Islamabad, July 17, 2024 – Fitch Ratings has raised alarm over the fragile economic state of Pakistan, citing significant risks stemming from both internal and external factors.
In its latest report, Fitch Ratings highlighted that the risks to Pakistan’s growth outlook are predominantly on the downside. The economy remains highly susceptible to external shocks. With 40% of the population employed in agriculture, any severe weather event, such as floods or droughts, could severely impact the economy.
The Fitch highlighted that the unstable political landscape adds to the economic uncertainty. The February elections resulted in a coalition government formed by the establishment parties. However, the strong showing by independent candidates, who have the backing of the jailed opposition leader Imran Khan, indicates widespread dissatisfaction with the current political regime. Potential protests in urban centers could further disrupt economic activities.
Economic Performance and Projections
Stronger-than-Expected Economic Activity: The Fitch said contrary to the expectations of many analysts, Pakistan’s economic performance in FY2023/24 (July 2023-June 2024) was stronger. Economic growth is anticipated to rise from 2.4% in FY2023/24 to 3.2% in FY2024/25, driven by monetary easing, improved agricultural output, and slowing inflation. However, the risks remain tilted towards the downside.
Current Account Deficit: The Fitch said Pakistan’s current account deficit is projected to stay modest but will likely increase from 0.8% of GDP in FY2023/24 to 1.0% in FY2024/25. The slight widening of the deficit is attributed to an expanding trade deficit, expected to grow from 7.5% of GDP in FY2023/24 to 7.7% in FY2024/25. A surge in oil prices or lower-than-expected grain production could exacerbate the deficit.
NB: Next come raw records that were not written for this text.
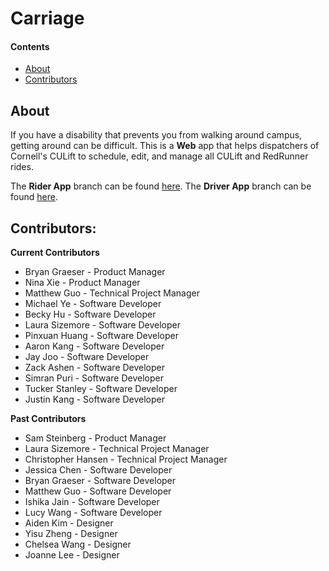 # Carriage
 
#### Contents
  - [About](#about)
  - [Contributors](#contributors)
 
## About
If you have a disability that prevents you from walking around campus, getting around can be difficult. This is a **Web** app that helps dispatchers of Cornell's CULift to schedule, edit, and manage all CULift and RedRunner rides. 
 
The **Rider App** branch can be found [here](https://github.com/cornell-dti/carriage-rider). The **Driver App** branch can be found [here](https://github.com/cornell-dti/carriage-driver). 
 
## Contributors: 
**Current Contributors**
* Bryan Graeser - Product Manager
* Nina Xie - Product Manager
* Matthew Guo - Technical Project Manager
* Michael Ye - Software Developer
* Becky Hu - Software Developer
* Laura Sizemore - Software Developer
* Pinxuan Huang - Software Developer
* Aaron Kang - Software Developer
* Jay Joo - Software Developer
* Zack Ashen - Software Developer
* Simran Puri - Software Developer
* Tucker Stanley - Software Developer
* Justin Kang - Software Developer

**Past Contributors**
* Sam Steinberg - Product Manager
* Laura Sizemore - Technical Project Manager
* Christopher Hansen - Technical Project Manager
* Jessica Chen - Software Developer
* Bryan Graeser - Software Developer
* Matthew Guo - Software Developer
* Ishika Jain - Software Developer
* Lucy Wang - Software Developer
* Aiden Kim - Designer
* Yisu Zheng - Designer
* Chelsea Wang - Designer
* Joanne Lee - Designer
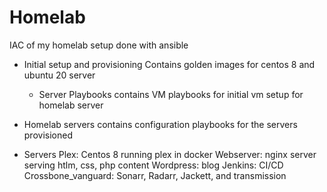 # Homelab
IAC of my homelab setup done with ansible

- Initial setup and provisioning
    Contains golden images for centos 8 and ubuntu 20 server
    
    - Server Playbooks 
        contains VM playbooks for initial vm setup for homelab server

- Homelab servers
    contains configuration playbooks for the servers provisioned 


- Servers
    Plex: Centos 8 running plex in docker 
    Webserver: nginx server serving htlm, css, php content
    Wordpress: blog
    Jenkins: CI/CD 
    Crossbone_vanguard: Sonarr, Radarr, Jackett, and transmission


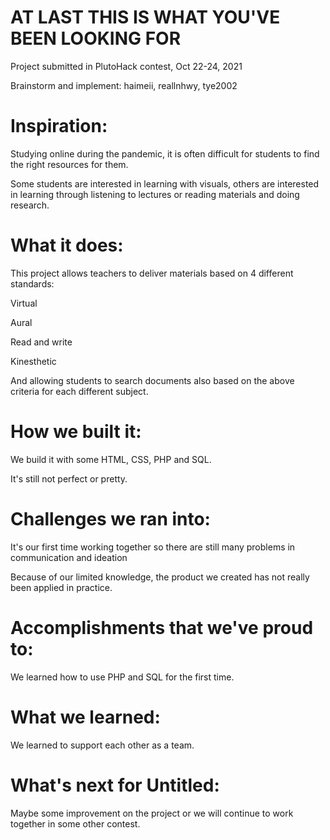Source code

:# AT LAST THIS IS WHAT YOU'VE BEEN LOOKING FOR

Project submitted in PlutoHack contest, Oct 22-24, 2021

Brainstorm and implement: haimeii, reallnhwy, tye2002

# Inspiration:
Studying online during the pandemic, it is often difficult for students to find the right resources for them.

Some students are interested in learning with visuals, others are interested in learning through listening to lectures or reading materials and doing research.
# What it does:
This project allows teachers to deliver materials based on 4 different standards:

Virtual

Aural

Read and write

Kinesthetic

And allowing students to search documents also based on the above criteria for each different subject.
# How we built it:
We build it with some HTML, CSS, PHP and SQL.

It's still not perfect or pretty.
# Challenges we ran into:
It's our first time working together so there are still many problems in communication and ideation

Because of our limited knowledge, the product we created has not really been applied in practice.
# Accomplishments that we've proud to:
We learned how to use PHP and SQL for the first time.

# What we learned:
We learned to support each other as a team.
# What's next for Untitled:
Maybe some improvement on the project or we will continue to work together in some other contest.
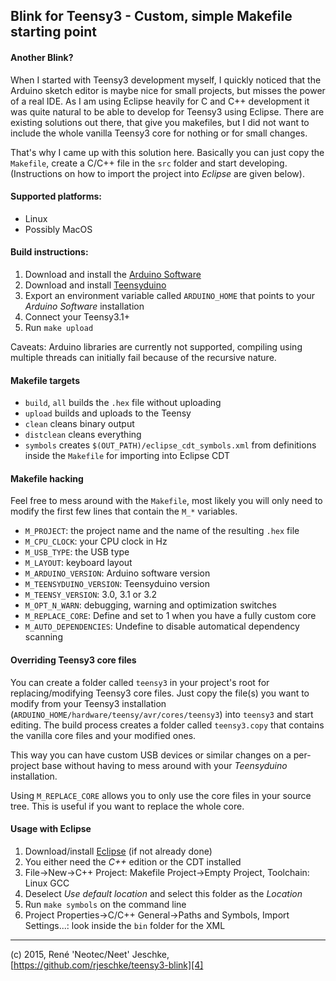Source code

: Blink for Teensy3 - Custom, simple Makefile starting point
---

#### Another Blink?
When I started with Teensy3 development myself, I quickly noticed that the Arduino
sketch editor is maybe nice for small projects, but misses the power of a real
IDE. As I am using Eclipse heavily for C and C++ development it was quite natural
to be able to develop for Teensy3 using Eclipse. There are existing solutions out
there, that give you makefiles, but I did not want to include the whole vanilla
Teensy3 core for nothing or for small changes.

That's why I came up with this solution here. Basically you can just copy the
`Makefile`, create a C/C++ file in the `src` folder and start developing.
(Instructions on how to import the project into *Eclipse* are given below).


#### Supported platforms:
* Linux
* Possibly MacOS


#### Build instructions:

1. Download and install the [Arduino Software][1]
2. Download and install [Teensyduino][2]
3. Export an environment variable called `ARDUINO_HOME` that points to your *Arduino Software* installation
4. Connect your Teensy3.1+
5. Run `make upload`

Caveats: Arduino libraries are currently not supported, compiling using multiple
threads can initially fail because of the recursive nature.


#### Makefile targets
* `build`, `all` builds the `.hex` file without uploading
* `upload` builds and uploads to the Teensy
* `clean` cleans binary output
* `distclean` cleans everything
* `symbols` creates `$(OUT_PATH)/eclipse_cdt_symbols.xml` from definitions inside
the `Makefile` for importing into Eclipse CDT


#### Makefile hacking
Feel free to mess around with the `Makefile`, most likely you will only need to
modify the first few lines that contain the `M_*` variables.

* `M_PROJECT`: the project name and the name of the resulting `.hex` file
* `M_CPU_CLOCK`: your CPU clock in Hz
* `M_USB_TYPE`: the USB type
* `M_LAYOUT`: keyboard layout
* `M_ARDUINO_VERSION`: Arduino software version
* `M_TEENSYDUINO_VERSION`: Teensyduino version
* `M_TEENSY_VERSION`: 3.0, 3.1 or 3.2
* `M_OPT_N_WARN`: debugging, warning and optimization switches
* `M_REPLACE_CORE`: Define and set to 1 when you have a fully custom core
* `M_AUTO_DEPENDENCIES`: Undefine to disable automatical dependency scanning


#### Overriding Teensy3 core files
You can create a folder called `teensy3` in your project's root for replacing/modifying
Teensy3 core files. Just copy the file(s) you want to modify from your Teensy3
installation (`ARDUINO_HOME/hardware/teensy/avr/cores/teensy3`) into `teensy3`
and start editing. The build process creates a folder called `teensy3.copy` that
contains the vanilla core files and your modified ones.

This way you can have custom USB devices or similar changes on a per-project base
without having to mess around with your *Teensyduino* installation.

Using `M_REPLACE_CORE` allows you to only use the core files in your source tree.
This is useful if you want to replace the whole core.


#### Usage with Eclipse
1. Download/install [Eclipse][3] (if not already done)
2. You either need the *C++* edition or the CDT installed
3. File->New->C++ Project: Makefile Project->Empty Project, Toolchain: Linux GCC
4. Deselect *Use default location* and select this folder as the *Location*
5. Run `make symbols` on the command line
6. Project Properties->C/C++ General->Paths and Symbols, Import Settings...: look inside the `bin` folder for the XML


---
(c) 2015, René 'Neotec/Neet' Jeschke, [https://github.com/rjeschke/teensy3-blink][4]

[1]: https://www.arduino.cc/en/Main/Software
[2]: https://www.pjrc.com/teensy/td_download.html
[3]: https://eclipse.org/downloads/
[4]: https://github.com/rjeschke/teensy3-blink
Stabilization of the Rupee: The Fitch said Pakistani policymakers have been relatively successful in stabilizing the rupee. Fitch forecasts a minor depreciation of the rupee, from PKR278/USD to PKR290/USD, over the rest of 2024. However, the risks are skewed towards a larger depreciation.
Inflation and Monetary Policy: The Fitch highlighted Easing inflation is anticipated to allow the State Bank of Pakistan (SBP) to reduce its key policy rate from 22.00% to 16.00% in 2024. The SBP is expected to continue loosening policy to 14.00% by the end of 2025. The primary risk to this outlook is higher-than-expected inflation, which could slow the pace of monetary easing.
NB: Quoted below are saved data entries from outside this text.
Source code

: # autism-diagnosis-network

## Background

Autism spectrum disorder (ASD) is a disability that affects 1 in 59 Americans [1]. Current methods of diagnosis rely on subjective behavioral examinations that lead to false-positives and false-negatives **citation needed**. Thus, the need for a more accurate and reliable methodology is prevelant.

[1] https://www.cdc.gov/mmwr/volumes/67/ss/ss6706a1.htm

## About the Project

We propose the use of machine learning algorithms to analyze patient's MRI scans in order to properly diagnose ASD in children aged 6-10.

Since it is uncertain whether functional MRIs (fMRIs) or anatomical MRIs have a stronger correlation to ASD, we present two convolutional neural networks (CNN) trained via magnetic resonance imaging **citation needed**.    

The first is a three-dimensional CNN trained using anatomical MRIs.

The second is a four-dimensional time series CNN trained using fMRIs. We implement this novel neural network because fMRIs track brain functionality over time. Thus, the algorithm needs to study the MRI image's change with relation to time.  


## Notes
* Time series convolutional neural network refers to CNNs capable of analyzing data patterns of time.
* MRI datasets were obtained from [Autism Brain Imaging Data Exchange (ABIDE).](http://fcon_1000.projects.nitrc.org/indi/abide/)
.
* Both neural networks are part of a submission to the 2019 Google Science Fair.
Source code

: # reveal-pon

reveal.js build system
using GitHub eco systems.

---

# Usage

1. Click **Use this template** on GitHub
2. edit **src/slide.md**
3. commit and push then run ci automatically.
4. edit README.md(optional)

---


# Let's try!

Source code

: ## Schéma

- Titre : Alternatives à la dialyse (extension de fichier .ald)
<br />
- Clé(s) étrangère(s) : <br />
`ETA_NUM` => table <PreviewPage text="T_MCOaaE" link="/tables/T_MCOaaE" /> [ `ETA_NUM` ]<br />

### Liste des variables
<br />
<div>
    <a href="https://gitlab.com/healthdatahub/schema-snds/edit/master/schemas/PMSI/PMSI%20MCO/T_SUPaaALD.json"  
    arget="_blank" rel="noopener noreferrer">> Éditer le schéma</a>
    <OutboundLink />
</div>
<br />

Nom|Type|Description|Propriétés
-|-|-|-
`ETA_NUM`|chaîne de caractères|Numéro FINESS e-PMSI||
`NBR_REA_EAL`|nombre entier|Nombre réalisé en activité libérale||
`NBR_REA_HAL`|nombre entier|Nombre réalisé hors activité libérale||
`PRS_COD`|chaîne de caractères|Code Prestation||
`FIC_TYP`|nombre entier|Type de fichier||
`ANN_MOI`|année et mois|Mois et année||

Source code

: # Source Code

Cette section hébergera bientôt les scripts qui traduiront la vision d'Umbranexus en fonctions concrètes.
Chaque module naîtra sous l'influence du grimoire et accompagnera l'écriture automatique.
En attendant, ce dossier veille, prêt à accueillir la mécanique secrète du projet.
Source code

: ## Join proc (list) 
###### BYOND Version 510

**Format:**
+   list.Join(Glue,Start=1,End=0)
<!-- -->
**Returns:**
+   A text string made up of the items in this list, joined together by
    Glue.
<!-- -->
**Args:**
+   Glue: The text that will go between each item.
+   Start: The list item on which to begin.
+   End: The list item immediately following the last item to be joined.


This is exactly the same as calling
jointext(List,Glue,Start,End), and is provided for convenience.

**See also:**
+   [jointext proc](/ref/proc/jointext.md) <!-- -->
Budget Deficit: Despite likely missing their ambitious budget targets, Pakistani policymakers are expected to reduce the budget deficit from 7.4% of GDP in FY2023/24 to 6.7% in FY2024/25. If the government adheres to its current policy path, it may secure a longer-term deal with the IMF. Nonetheless, the economic recovery remains fragile, and another shock could quickly escalate the cost of servicing Pakistan’s substantial government debt.
Political Stability and Reforms
Despite several successful legal challenges, opposition leader Imran Khan is expected to remain imprisoned for the foreseeable future. The PML(N)-led government is predicted to stay in power over the next 18 months, pushing through IMF-mandated fiscal reforms. In the unlikely scenario of a government change, a military-backed technocratic administration is considered more probable than fresh elections.
Fitch’s report underscores the precariousness of Pakistan’s economic recovery, emphasizing the need for prudent policy measures and political stability to navigate the challenging landscape ahead.